* _Your assignment_
The line with "[00:00.000]" marks where to begin. Please copy it and each line after it to the end of the records below, exactly.

----- Extracted data

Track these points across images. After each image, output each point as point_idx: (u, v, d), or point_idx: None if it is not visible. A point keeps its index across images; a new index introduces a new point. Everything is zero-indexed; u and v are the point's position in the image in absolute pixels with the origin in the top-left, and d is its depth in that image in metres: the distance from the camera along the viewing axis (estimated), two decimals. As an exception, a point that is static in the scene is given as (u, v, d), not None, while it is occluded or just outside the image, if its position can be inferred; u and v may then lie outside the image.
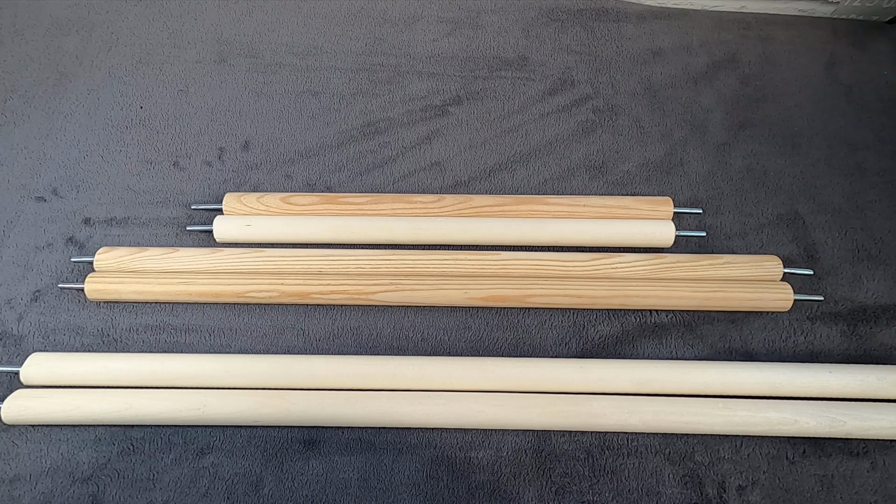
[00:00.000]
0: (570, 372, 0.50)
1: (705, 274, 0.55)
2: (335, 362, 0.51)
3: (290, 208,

----------

* _Task output_
[00:00.000]
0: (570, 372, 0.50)
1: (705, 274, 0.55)
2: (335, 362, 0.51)
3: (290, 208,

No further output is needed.